Del Toro's 1997 film Mimic, however, didn't fare as well, garnering mixed reviews from the critics and tepid box-office business. The movie, starring Academy Award-winner Mira Sorvino, is a cautionary tale of genetically manipulated insects that terrorize New York City. Despite the conventional Hollywood ending that was not as del Toro had envisioned it, Roger Ebert wrote, "Del Toro is a director with a genuine visual sense, with a way of drawing us into his story and evoking the mood with the very look and texture of his shots."

Del Toro has a theory about the respective success of each film. "In Cronos, the only explanation you need is there's an insect that acts like a living filter. Resurrection is not as strange to insects. They are known to come crawling out of rocks after hundreds of years. That's all you need. That's all the audience is thinking. That was my big fight on Mimic. We explained too much in a very poor way. There was too much science. Science always sounds fake if you don't make it a mythology. If you make science a mythology, it's attractive to the audience. But if you try to use science as a tool of truth, it's horrible. In Mimic, the moment you say 'DNA,' it's screwed."

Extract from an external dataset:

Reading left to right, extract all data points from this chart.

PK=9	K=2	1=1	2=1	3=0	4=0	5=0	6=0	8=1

Although his two upcoming movies are currently demanding his attention, another one is clearly a labor of love. That project is a film based on the comic book Hellboy in development with Lawrence Gordon Productions. The series centers on a demon child, brought to Earth in 1944 during a bizarre Nazi experiment, who is saved and raised by a kindly scientist. Hellboy grows up to be an investigator for the pseudo-governmental Bureau for Paranormal Research and Defense. He is a monster that tracks down and destroys other monsters. Del Toro has completed several drafts of a Hellboy adventure script titled Seed of Destruction. There's a gravity to the Hellboy character and story that attracts del Toro. Maybe it reminds him of the "corner kid" in Guadalajara.

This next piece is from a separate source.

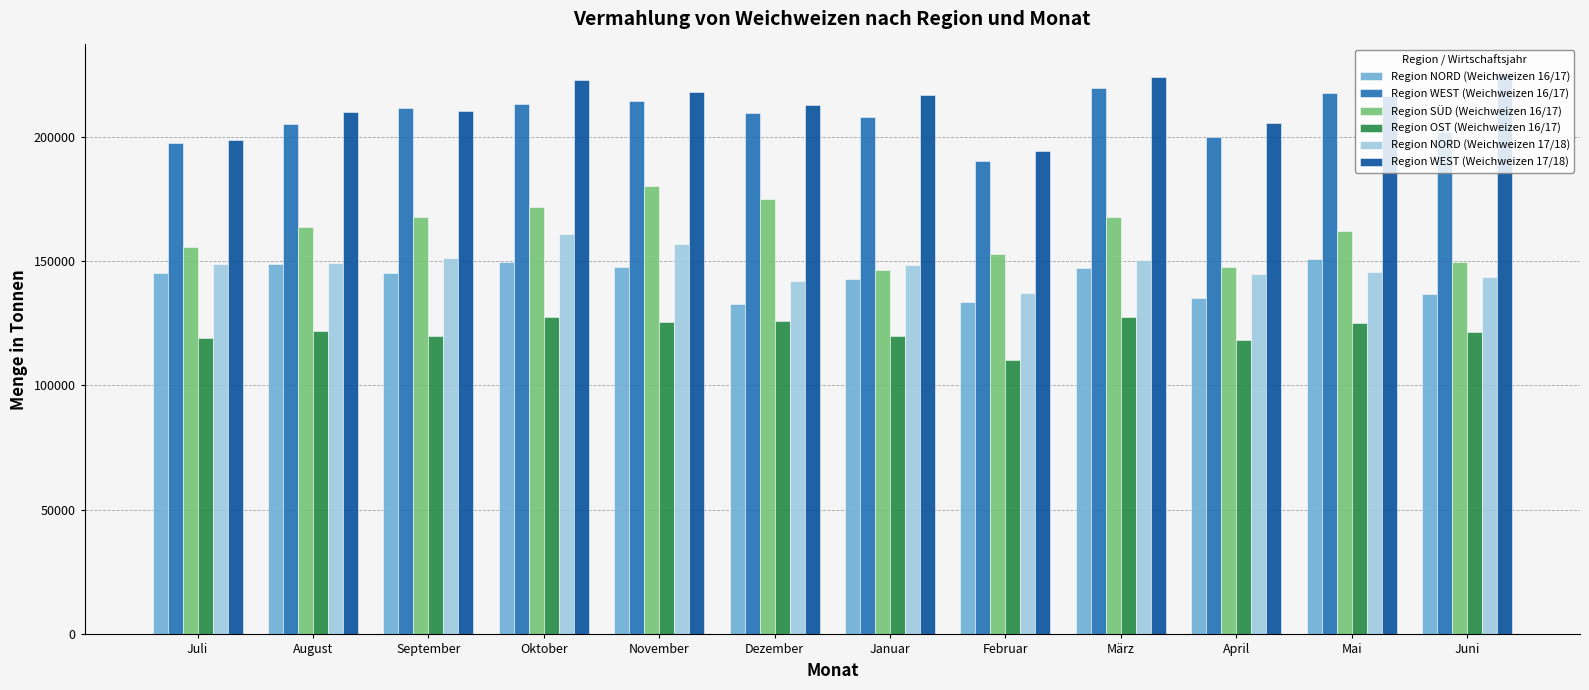

Which series has the largest range (max minus min)?

Region SÜD (Weichweizen 16/17)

In a volatile entertainment industry where deals fall apart daily, Hellboy is the movie del Toro would hate to lose the most. Two exquisite Hellboy paintings hang on the walls of his library, commissioned and paid for out of his own pocket. "I would literally do that movie for no money up front. I would bet my entire salary on the back end. Not a dollar for my services." That would be a safe bet after his Blade: Bloodhunt payday.

He realizes horror films do not command much artistic respect. "Most people are ashamed of doing horror. Most of the guys I know that do horror are ashamed of doing horror. A lot of them just dream of going legit and doing Music of the Heart [directed by Wes Craven]. My other director friends tell me they worry about me."

But for del Toro, since watching that ill-fated episode of The Outer Limits from his crib, there was no turning back. "If I were doing porn, I'd do porn with a passion. If I don't do horror movies, I will not do movies at all."